I earn on average about three times as much than I did when I worked as a manager in a large stockbroking firm
“In addition, I do some social media and marketing work with restaurants, do some food photography and videography, and of course I get booked by restaurants, brands, TV shows too. I’ve done work with Papa John’s, NFL, pretty much every TV channel in England, National Geographic, and some Japanese TV too.
“I couldn’t tell you precisely how much money I make, since it depends on a number of factors, but what I will say is that I earn on average about three times as much doing what I do now than I did when I worked as a manager in a large stockbroking firm. And I worked for that company for the best part of ten years.”
It is obvious that Moran is good at what he does, but can anyone do it? He’s not so sure.

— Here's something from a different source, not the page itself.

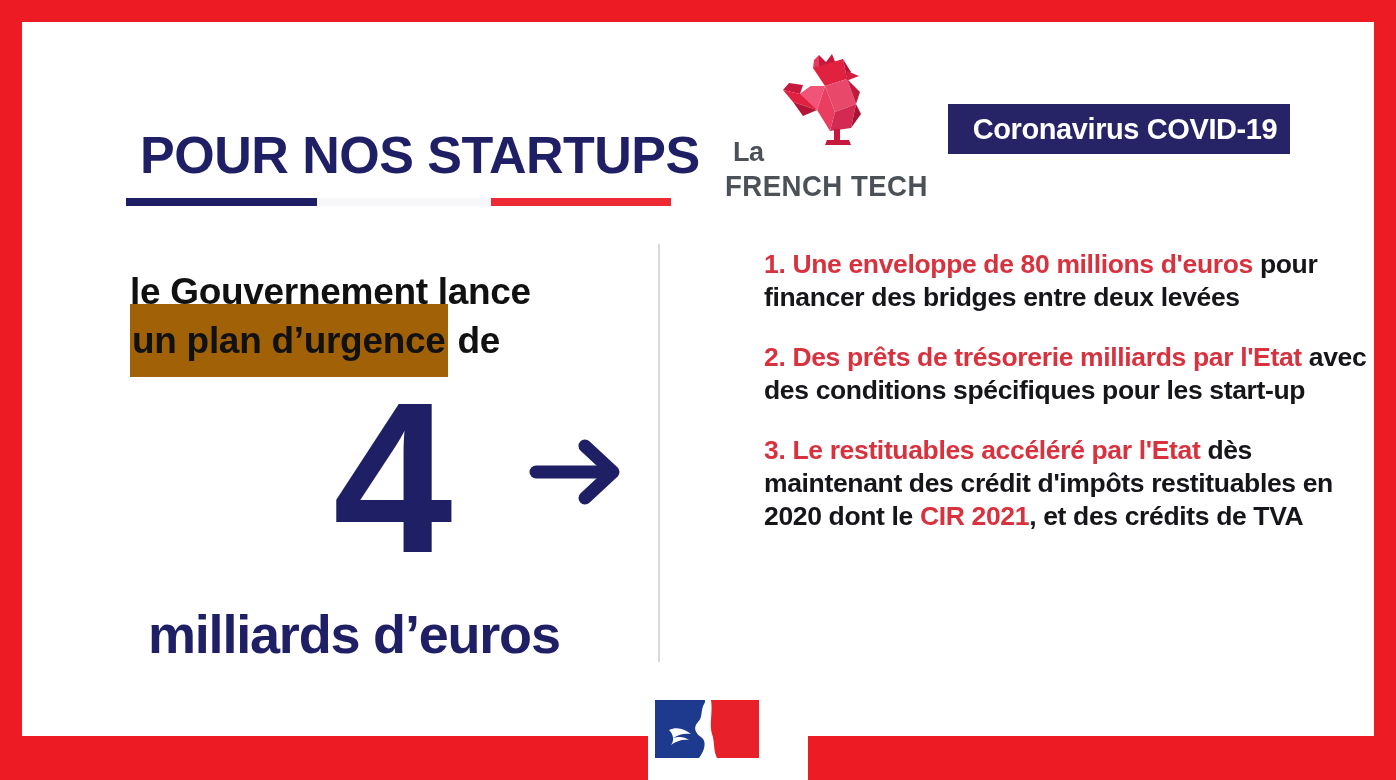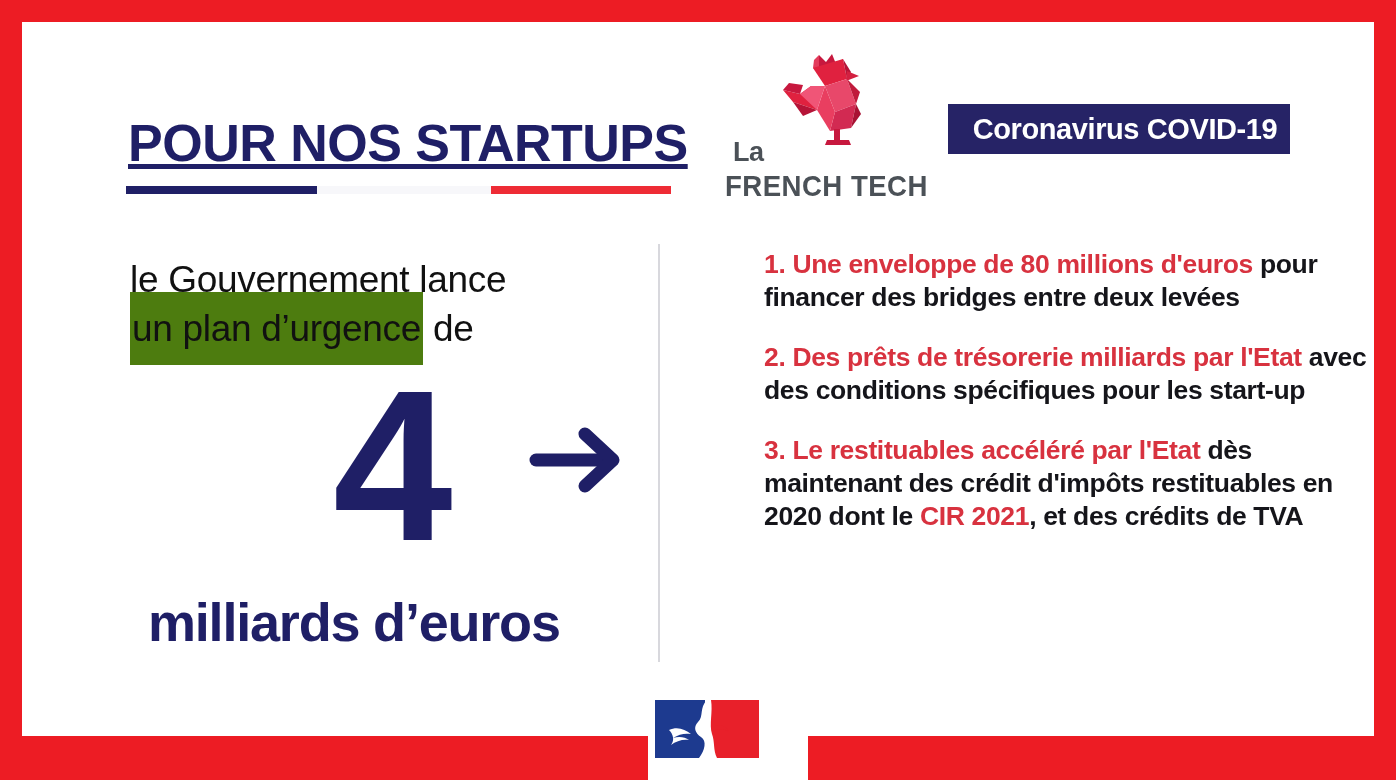"POUR NOS STARTUPS" .headline { margin: 0 -> 12px; text-decoration: underline -> none }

“Honestly, it really depends on the level you’re at. If you want to just impress your friends and take down a couple of restaurant eating challenges, maybe win a free meal and a t-shirt, I believe anyone with a natural good appetite can do some very casual ‘training’ in order to work up to beating a 5lb or 6lb eating challenge.
“If like me, you’re trying to compete against the best in the world, who really approach this thing like a sport, then it’s very difficult. You’ve got to practice regularly, look to make improvements in your technique, and deal with how physically taxing the whole thing is.
There’s a reason the best in the world are all slender and in good physical condition
“A lot of people look at competitive eating as just unhealthy people, competing at eating unhealthy food, when in reality that’s really not the case. There’s a reason the best in the world are all slender and in good physical condition.
“When it comes to contests especially, which are normally 10 minutes in the states, it takes it out of you physically speaking, eating at full tilt for 10 minutes. I’d rather do 10 sets of heavy squats in the gym than a contest sometimes, so it’s not something most people would have the fortitude to excel at. And for good reason. It’s mad.”
And yet he still does it, and says he enjoys it. While his arguments that a diet including such large amounts of fatty, fried, and fast foods can still be healthy when combined with calorie-counting and some lean meat aren’t clear-cut, Moran seems to be eating up the physical and metaphorical challenges with glee.
And, for any of those wondering, BeardMeatsFood offers a last morsel of advice for tackling a big ‘ole Sunday Roast.
“Eat the veggies and the meat first, go easy on the gravy, and hope there aren’t too many roast potatoes to finish off at the end.”